可见,司空图把天地人文构成整个《二十四诗品》体系是毋庸置疑的。

这是前人亦已注意到了,例如:孙联奎在《诗品臆说附注》中就说过:“总通编言,‘雄浑’为‘流动’之端,‘流动’为‘雄浑’之符。

中间诸品,则皆‘雄浑’之所长,‘流动’之所行也。

不求其端,而但其流动,其文与诗有不落空滑者几希。

一篇文学亦似小天地,人亦载要其端矣。

”这里他已注意到《二十四诗品》“亦似个小天地,人亦载要其端”了,我只不过在前人的基础上把《易经》的思想观念作为《二十四诗品》的论文依据而矣。

二、司空图《二十四诗品》作者真伪之争。

1993年上海复旦大学陈尚君、汪涌豪二位教授因辑唐代诗文检索典籍时发现:自司空图以后到明末长达700多年间,“未见引录之迹”,即无人引录司空图著《诗品》事,故认为《诗品》不是司空图所作,《诗品》的作者是明人怀悦,《诗品》内容出自怀悦的《诗家一指》,明末作伪者从《一指》中析出二十四品,托名司空图。
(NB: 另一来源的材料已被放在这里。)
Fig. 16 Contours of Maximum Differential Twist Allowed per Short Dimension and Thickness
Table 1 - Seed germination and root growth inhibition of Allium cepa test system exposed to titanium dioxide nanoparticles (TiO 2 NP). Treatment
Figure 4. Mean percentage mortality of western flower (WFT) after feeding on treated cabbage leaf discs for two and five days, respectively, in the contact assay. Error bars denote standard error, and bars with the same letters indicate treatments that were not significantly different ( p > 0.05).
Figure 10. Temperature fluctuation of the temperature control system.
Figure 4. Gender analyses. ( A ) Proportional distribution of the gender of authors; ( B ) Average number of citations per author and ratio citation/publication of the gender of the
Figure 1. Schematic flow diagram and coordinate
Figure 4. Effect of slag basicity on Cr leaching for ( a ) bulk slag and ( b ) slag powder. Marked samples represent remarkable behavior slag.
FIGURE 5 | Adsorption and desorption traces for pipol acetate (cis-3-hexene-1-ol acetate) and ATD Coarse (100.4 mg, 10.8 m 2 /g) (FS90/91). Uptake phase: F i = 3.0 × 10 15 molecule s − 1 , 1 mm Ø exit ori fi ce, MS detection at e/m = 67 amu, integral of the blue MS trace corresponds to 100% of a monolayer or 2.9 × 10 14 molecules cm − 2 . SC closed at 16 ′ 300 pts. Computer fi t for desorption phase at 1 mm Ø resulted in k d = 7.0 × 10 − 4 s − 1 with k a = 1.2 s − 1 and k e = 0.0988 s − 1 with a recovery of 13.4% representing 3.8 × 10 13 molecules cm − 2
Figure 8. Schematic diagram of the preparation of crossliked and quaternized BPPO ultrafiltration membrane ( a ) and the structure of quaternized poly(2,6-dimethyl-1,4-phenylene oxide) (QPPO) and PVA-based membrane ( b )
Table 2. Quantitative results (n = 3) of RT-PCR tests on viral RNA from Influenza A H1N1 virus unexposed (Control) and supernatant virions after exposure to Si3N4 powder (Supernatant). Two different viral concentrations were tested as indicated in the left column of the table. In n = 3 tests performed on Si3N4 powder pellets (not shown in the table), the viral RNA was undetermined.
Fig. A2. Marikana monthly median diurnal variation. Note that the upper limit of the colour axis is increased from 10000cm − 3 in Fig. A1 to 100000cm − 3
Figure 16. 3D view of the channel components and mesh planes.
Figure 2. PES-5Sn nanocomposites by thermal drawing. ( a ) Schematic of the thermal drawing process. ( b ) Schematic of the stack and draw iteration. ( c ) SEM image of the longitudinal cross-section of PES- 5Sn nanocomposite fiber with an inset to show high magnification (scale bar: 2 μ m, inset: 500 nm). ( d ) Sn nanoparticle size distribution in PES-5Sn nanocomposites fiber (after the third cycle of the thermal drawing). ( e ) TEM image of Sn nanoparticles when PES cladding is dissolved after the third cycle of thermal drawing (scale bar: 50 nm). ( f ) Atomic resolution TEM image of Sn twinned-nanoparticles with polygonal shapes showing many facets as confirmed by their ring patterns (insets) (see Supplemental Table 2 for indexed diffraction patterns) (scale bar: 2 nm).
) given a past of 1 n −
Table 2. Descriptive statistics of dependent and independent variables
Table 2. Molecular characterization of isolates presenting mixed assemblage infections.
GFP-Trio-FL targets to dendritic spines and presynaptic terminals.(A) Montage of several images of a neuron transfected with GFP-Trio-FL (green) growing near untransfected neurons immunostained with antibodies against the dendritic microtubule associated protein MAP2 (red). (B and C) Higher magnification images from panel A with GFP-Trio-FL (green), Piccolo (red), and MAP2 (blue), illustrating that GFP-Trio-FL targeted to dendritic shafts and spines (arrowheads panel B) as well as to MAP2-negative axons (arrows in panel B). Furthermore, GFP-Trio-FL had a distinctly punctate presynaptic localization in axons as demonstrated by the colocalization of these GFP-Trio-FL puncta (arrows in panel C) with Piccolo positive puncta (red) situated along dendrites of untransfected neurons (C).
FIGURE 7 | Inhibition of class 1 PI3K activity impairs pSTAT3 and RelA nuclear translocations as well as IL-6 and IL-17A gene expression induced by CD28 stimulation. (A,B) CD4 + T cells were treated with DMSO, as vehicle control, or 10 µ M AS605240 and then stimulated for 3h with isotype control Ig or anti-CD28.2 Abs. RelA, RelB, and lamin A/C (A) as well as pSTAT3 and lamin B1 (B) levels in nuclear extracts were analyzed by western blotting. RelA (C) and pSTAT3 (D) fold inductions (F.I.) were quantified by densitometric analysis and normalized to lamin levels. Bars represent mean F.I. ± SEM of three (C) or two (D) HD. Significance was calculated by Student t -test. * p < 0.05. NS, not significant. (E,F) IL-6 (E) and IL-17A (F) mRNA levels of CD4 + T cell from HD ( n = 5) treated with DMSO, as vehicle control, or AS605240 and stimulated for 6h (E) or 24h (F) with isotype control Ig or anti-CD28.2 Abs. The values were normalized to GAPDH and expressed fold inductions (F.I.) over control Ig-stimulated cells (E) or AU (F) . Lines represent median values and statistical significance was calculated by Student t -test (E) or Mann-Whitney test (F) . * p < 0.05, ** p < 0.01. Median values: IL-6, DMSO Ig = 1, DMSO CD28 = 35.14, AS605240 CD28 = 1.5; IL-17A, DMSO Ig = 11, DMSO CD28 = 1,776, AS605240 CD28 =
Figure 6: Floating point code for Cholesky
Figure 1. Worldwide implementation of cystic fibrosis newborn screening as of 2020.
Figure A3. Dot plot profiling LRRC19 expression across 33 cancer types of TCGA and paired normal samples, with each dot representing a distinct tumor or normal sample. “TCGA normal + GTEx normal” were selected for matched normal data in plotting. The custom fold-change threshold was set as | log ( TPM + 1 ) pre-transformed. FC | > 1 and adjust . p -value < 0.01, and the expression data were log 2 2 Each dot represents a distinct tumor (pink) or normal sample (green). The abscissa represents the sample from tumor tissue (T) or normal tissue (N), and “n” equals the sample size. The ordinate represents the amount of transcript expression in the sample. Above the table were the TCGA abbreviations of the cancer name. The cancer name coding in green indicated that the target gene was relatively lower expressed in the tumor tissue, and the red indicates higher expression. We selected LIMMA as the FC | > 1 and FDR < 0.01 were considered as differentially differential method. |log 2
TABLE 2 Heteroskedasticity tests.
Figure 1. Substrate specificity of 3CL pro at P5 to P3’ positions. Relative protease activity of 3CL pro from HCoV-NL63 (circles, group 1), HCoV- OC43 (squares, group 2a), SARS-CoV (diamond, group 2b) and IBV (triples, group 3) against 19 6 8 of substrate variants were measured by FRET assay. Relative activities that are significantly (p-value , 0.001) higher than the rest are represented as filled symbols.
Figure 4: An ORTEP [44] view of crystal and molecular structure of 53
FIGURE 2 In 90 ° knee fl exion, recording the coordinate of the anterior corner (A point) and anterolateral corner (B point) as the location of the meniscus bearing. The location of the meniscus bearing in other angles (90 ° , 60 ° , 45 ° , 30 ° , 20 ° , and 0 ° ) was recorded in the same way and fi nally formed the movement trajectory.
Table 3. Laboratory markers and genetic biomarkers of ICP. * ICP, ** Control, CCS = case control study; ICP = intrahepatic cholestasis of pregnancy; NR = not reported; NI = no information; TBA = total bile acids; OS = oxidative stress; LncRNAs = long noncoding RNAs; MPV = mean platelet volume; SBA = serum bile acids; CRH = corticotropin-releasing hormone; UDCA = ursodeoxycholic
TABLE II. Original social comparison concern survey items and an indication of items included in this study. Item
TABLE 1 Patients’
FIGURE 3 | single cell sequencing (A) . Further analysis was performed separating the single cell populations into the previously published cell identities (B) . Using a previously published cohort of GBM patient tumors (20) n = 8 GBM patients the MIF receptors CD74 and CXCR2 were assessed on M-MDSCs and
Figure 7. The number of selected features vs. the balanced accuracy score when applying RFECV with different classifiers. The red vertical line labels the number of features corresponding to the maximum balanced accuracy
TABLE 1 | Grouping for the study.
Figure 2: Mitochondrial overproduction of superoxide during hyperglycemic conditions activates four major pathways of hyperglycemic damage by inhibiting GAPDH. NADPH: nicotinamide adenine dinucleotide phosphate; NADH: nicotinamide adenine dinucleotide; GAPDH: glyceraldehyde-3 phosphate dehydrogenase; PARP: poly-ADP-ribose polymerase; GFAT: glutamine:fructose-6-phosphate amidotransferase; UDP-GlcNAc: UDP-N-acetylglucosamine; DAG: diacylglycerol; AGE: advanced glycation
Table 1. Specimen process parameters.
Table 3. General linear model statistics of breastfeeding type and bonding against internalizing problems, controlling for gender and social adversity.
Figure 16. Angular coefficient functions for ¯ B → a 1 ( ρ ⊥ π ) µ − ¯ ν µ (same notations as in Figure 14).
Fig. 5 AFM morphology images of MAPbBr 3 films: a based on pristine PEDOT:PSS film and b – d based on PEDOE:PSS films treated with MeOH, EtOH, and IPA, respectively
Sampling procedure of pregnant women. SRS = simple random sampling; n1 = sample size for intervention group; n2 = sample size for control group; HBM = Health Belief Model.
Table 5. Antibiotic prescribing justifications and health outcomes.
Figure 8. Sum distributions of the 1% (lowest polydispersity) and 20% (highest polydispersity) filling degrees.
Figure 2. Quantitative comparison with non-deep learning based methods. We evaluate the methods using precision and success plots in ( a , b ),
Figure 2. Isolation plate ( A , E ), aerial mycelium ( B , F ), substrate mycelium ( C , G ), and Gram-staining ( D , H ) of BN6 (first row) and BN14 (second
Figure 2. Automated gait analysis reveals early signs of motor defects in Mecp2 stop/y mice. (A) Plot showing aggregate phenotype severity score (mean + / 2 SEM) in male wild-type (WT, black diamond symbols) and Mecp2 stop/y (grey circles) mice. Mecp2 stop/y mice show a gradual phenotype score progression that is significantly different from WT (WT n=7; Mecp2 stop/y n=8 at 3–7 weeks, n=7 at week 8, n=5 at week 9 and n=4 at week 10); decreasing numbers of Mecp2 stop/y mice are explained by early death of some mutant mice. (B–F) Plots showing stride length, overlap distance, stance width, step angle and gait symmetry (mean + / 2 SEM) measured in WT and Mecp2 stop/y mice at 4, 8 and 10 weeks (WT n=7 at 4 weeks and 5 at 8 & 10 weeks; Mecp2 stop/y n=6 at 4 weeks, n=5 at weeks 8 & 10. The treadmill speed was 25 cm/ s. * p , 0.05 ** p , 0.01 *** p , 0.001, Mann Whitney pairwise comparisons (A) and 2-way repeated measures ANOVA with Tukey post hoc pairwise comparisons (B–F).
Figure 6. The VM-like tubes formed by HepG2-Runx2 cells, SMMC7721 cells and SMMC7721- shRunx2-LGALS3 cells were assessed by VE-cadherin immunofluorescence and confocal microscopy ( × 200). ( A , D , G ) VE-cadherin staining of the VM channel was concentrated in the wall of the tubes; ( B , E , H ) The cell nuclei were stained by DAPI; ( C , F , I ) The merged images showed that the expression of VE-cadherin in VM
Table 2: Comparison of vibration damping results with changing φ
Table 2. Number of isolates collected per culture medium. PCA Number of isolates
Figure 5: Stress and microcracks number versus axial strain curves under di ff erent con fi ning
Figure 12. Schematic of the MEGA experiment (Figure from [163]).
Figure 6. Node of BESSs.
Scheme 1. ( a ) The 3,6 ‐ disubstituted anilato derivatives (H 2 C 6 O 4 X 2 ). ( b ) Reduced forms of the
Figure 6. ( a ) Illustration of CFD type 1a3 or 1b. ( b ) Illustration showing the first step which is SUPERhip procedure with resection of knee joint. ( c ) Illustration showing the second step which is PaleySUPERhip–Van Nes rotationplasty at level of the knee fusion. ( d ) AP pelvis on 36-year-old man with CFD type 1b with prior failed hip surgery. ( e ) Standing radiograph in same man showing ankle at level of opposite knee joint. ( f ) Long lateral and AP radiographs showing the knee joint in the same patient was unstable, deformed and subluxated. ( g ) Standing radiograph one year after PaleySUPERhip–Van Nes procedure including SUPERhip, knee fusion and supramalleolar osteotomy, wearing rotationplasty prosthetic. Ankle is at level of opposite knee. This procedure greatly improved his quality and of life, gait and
又,他们认为:苏轼《书黄子思诗集后》所说的“二十四韵”是指司空图在《与李生论诗书》中所列举的二十四联诗例,而不是指《二十四诗品》。

这样就把司空图从他的《二十四诗品》中开除出去了!在中国文学批评史上一场訇然大波就遍及全国,1993年从南昌古文论会议到97年桂林会古文论会议成为争论的热点,弄到讲诗品课不好讲。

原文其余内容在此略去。